There was room at the inn, even in the middle of the season. Hughes suspected this was the norm rather than the exception. He passed some time in his room glancing unseeingly over his books and, after the sun had gone down, hiked back to the site.
The charred ruins were even blacker in the night. Hughes stood in the yard, stamping his feet for warmth, feeling a fool.
A flash lit his face.
Hughes’s mouth dropped open.
As if viewed through a dirty glass, the house was whole again and being eaten by fire right before his eyes.
Hughes stood rooted to the spot.
Hughes jolted into motion, running toward the house. The cries certainly sounded like ffolkes. Hughes ran around the perimeter, afraid to get too close to the apparition.

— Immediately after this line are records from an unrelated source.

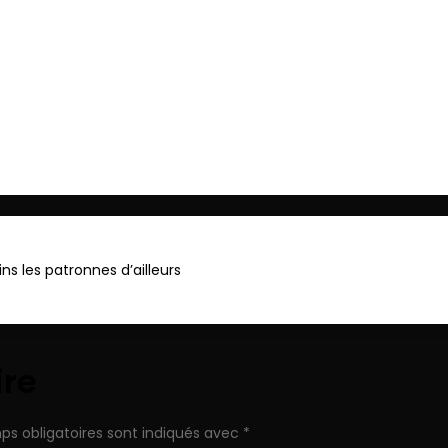
ger
ns les patronnes d’ailleurs
ire
ps obligatoires sont indiqués avec
*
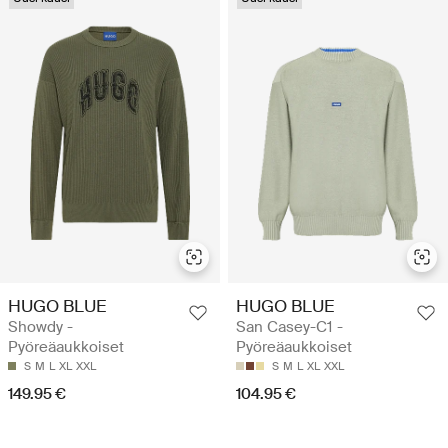
HUGO BLUE
HUGO BLUE
Showdy -
San Casey-C1 -
Pyöreäaukkoiset
Pyöreäaukkoiset
S
M
L
XL
XXL
S
M
L
XL
XXL
149.95 €
104.95 €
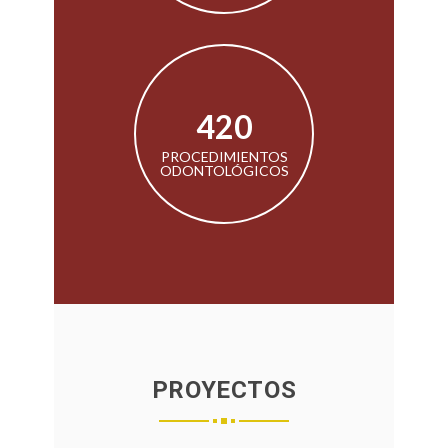
755
PROCEDIMIENTOS
ODONTOLÓGICOS
PROYECTOS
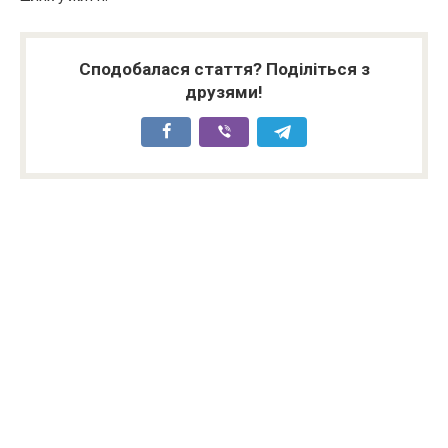
Сподобалася стаття? Поділіться з
друзями!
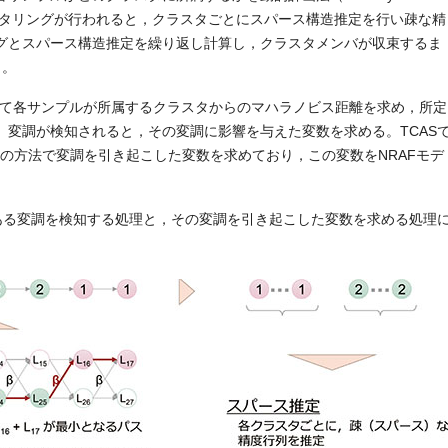
クラスタリングが行われると，クラスタごとにスパース構造推定を行い疎な精
グとスパース構造推定を繰り返し計算し，クラスタメンバが収束するま
）。
いて各サンプルが所属するクラスタからのマハラノビス距離を求め，所定
。変調が検知されると，その変調に影響を与えた変数を求める。TCAS
2つの方法で変調を引き起こした変数を求めており，この変数をNRAFモデ
である変調を検知する処理と，その変調を引き起こした変数を求める処理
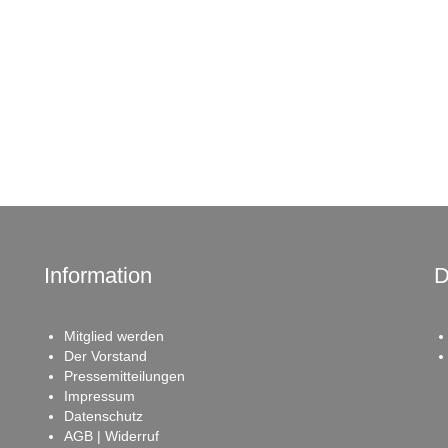
Information
D
Mitglied werden
Der Vorstand
Pressemitteilungen
Impressum
Datenschutz
AGB | Widerruf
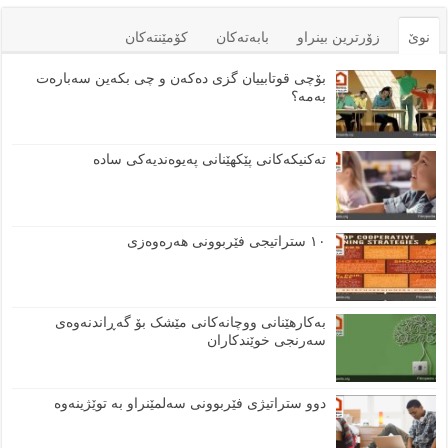
نوێ
زۆرترين بينراو
بابەتەكان
كۆمێنتەكان
بۆچی قوتابییان گزی دەکەن و چی بکەین سەبارەت
بەمە؟
تەکنیکەکانی پێکهێنانی پەیوەندیەکی سادە
١٠ ستراتیجی فێربوونی هەرەوەزی
بەکارهێنانی ووچانەکانی مێشک بۆ گەڕاندنەوەی
سەرنجی خوێندکاران
دوو ستراتیژی فێربوونی سەلمێنراو بە توێژینەوە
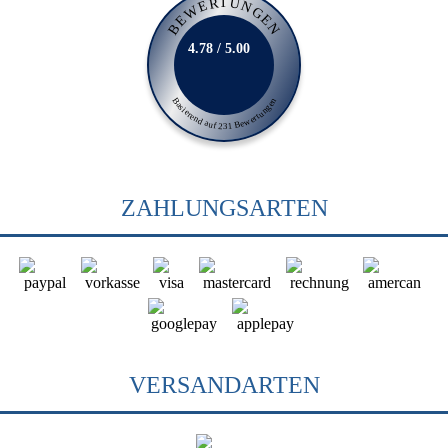
BEWERTUNGEN
4.78 / 5.00
Basierend auf 231 Bewertungen
ZAHLUNGSARTEN
VERSANDARTEN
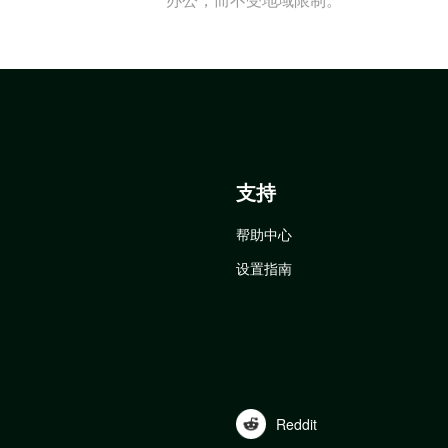
支持
帮助中心
设置指南
Reddit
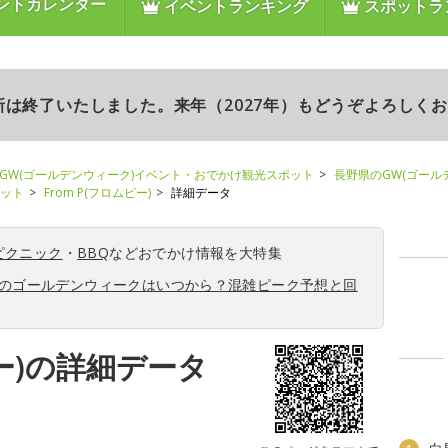
ントカレンダー
イベントランキング
スポットラ
更新は終了いたしました。来年（2027年）もどうぞよろしく
GW(ゴールデンウィーク)イベント・おでかけ観光スポット
長野県のGW(ゴール
ポット
From P(フロムピー)
詳細データ
ピクニック
・
BBQ
などおでかけ情報を大特集
6年のゴールデンウィークはいつから？混雑ピーク予想と回
ピー)の詳細データ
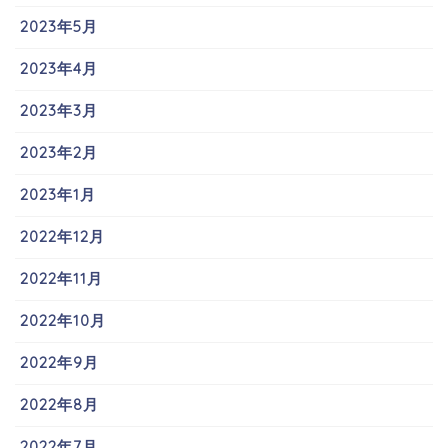
2023年5月
2023年4月
2023年3月
2023年2月
2023年1月
2022年12月
2022年11月
2022年10月
2022年9月
2022年8月
2022年7月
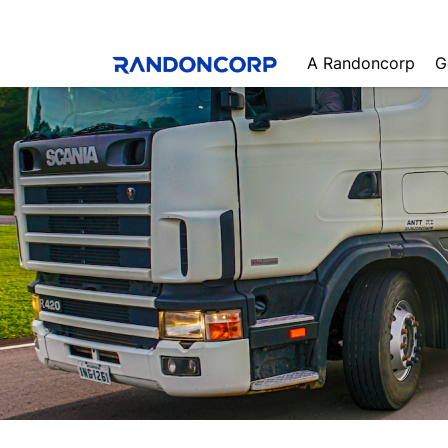
A Randoncorp
G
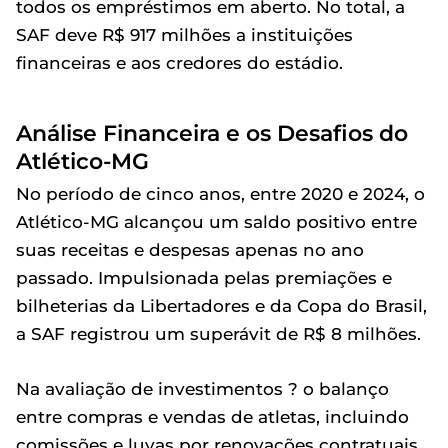
todos os empréstimos em aberto. No total, a
SAF deve R$ 917 milhões a instituições
financeiras e aos credores do estádio.
Análise Financeira e os Desafios do
Atlético-MG
No período de cinco anos, entre 2020 e 2024, o
Atlético-MG alcançou um saldo positivo entre
suas receitas e despesas apenas no ano
passado. Impulsionada pelas premiações e
bilheterias da Libertadores e da Copa do Brasil,
a SAF registrou um superávit de R$ 8 milhões.
Na avaliação de investimentos ? o balanço
entre compras e vendas de atletas, incluindo
comissões e luvas por renovações contratuais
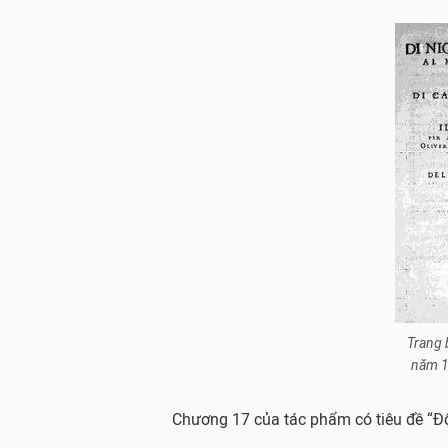
Trang 
năm 1
Chương 17 của tác phẩm có tiêu đề “Độ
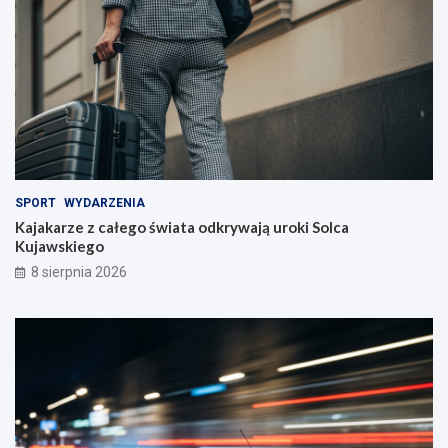
SPORT
WYDARZENIA
Kajakarze z całego świata odkrywają uroki Solca
Kujawskiego
8 sierpnia 2026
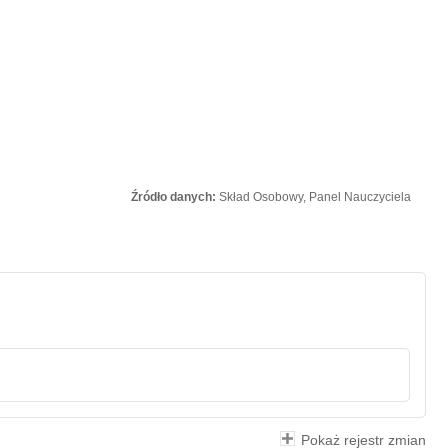
Źródło danych:
Skład Osobowy, Panel Nauczyciela
Pokaż rejestr zmian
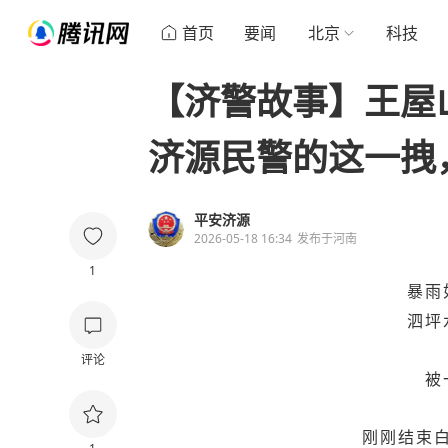
首页
要闻
北京
科技
【济警故事】王屋
济源民警的这一拽
平安济源
2026-05-18 16:34
发布于
河南
1
暴雨
泗坪
评论
被
刚刚结束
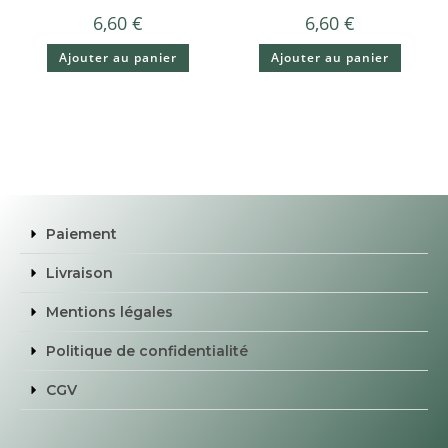
6,60
€
6,60
€
Ajouter au panier
Ajouter au panier
Paiement
Livraison
Mentions légales
Politique de confidentialité
CGV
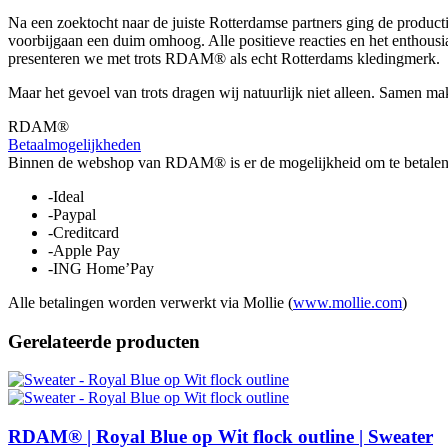
Na een zoektocht naar de juiste Rotterdamse partners ging de produc
voorbijgaan een duim omhoog. Alle positieve reacties en het entho
presenteren we met trots RDAM® als echt Rotterdams kledingmerk.
Maar het gevoel van trots dragen wij natuurlijk niet alleen. Samen 
RDAM®
Betaalmogelijkheden
Binnen de webshop van RDAM® is er de mogelijkheid om te betalen 
-Ideal
-Paypal
-Creditcard
-Apple Pay
-ING Home’Pay
Alle betalingen worden verwerkt via Mollie (
www.mollie.com
)
Gerelateerde producten
RDAM® | Royal Blue op Wit flock outline | Sweater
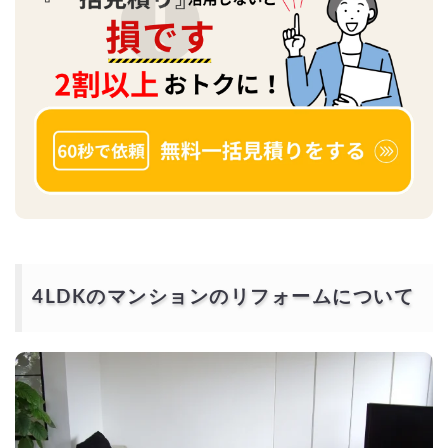
4LDKのマンションのリフォームについて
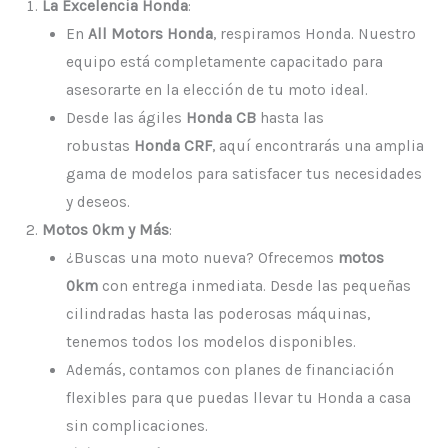
La Excelencia Honda
:
En
All Motors Honda
, respiramos Honda. Nuestro
equipo está completamente capacitado para
asesorarte en la elección de tu moto ideal.
Desde las ágiles
Honda CB
hasta las
robustas
Honda CRF
, aquí encontrarás una amplia
gama de modelos para satisfacer tus necesidades
y deseos.
Motos 0km y Más
:
¿Buscas una moto nueva? Ofrecemos
motos
0km
con entrega inmediata. Desde las pequeñas
cilindradas hasta las poderosas máquinas,
tenemos todos los modelos disponibles.
Además, contamos con planes de financiación
flexibles para que puedas llevar tu Honda a casa
sin complicaciones.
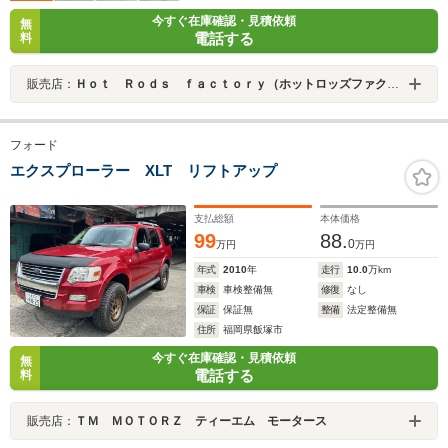
今すぐ在庫確認・見積依頼
無
電話する
料
販売店：
Ｈｏｔ Ｒｏｄｓ ｆａｃｔｏｒｙ（ホットロッズファクトリー）
フォード
エクスプローラー XLT リフトアップ
支払総額
本体価格
99
88.
0
万円
万円
年式
2010
年
走行
10.0
万km
車検
車検整備無
修復
なし
保証
保証無
整備
法定整備無
住所
福岡県飯塚市
今すぐ在庫確認・見積依頼
無
電話する
料
販売店：
ＴＭ ＭＯＴＯＲＺ ティーエム モータース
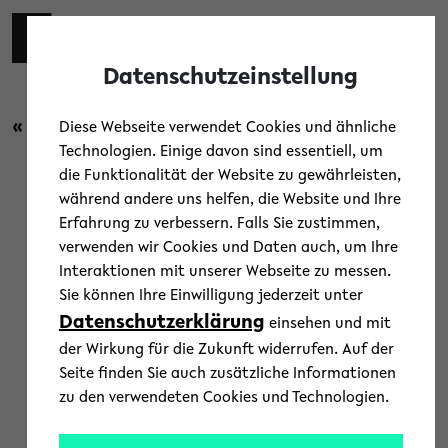
Skip to main content
Toggl
Datenschutzeinstellung
« Zurück zur Übersicht
Diese Webseite verwendet Cookies und ähnliche
Technologien. Einige davon sind essentiell, um
die Funktionalität der Website zu gewährleisten,
Campus
/
Menschen
/
News
während andere uns helfen, die Website und Ihre
Erfahrung zu verbessern. Falls Sie zustimmen,
Personalnachrichten aus der
verwenden wir Cookies und Daten auch, um Ihre
Interaktionen mit unserer Webseite zu messen.
Universität Bielefeld
Sie können Ihre Einwilligung jederzeit unter
Datenschutzerklärung
einsehen und mit
27. Oktober 2022
der Wirkung für die Zukunft widerrufen. Auf der
Text: Norma Langohr
Seite finden Sie auch zusätzliche Informationen
zu den verwendeten Cookies und Technologien.
Prof’in Dr. Petra Josting von der
Deutschen Akademie für Kinder- und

Hughes followed the sound.
ffolks was in the second-story study. He did not look out at Hughes,he was merely screaming blindly for help.
“I’m here,” Hughes said. He cupped his hands around his mouth. “I’m here, man!”
“Richard! For God sakes, anyone!”
Hughes’s hands fell away from his mouth. He watched ffolkes scrabble fruitlessly at the wall, grabbing continuously at a doorknob that was painted onto the paper.
“Help!” ffolkes cried, snatching at the flat form, “help!”
Hughes watched until the fire faded, and the lot was empty and dark once more.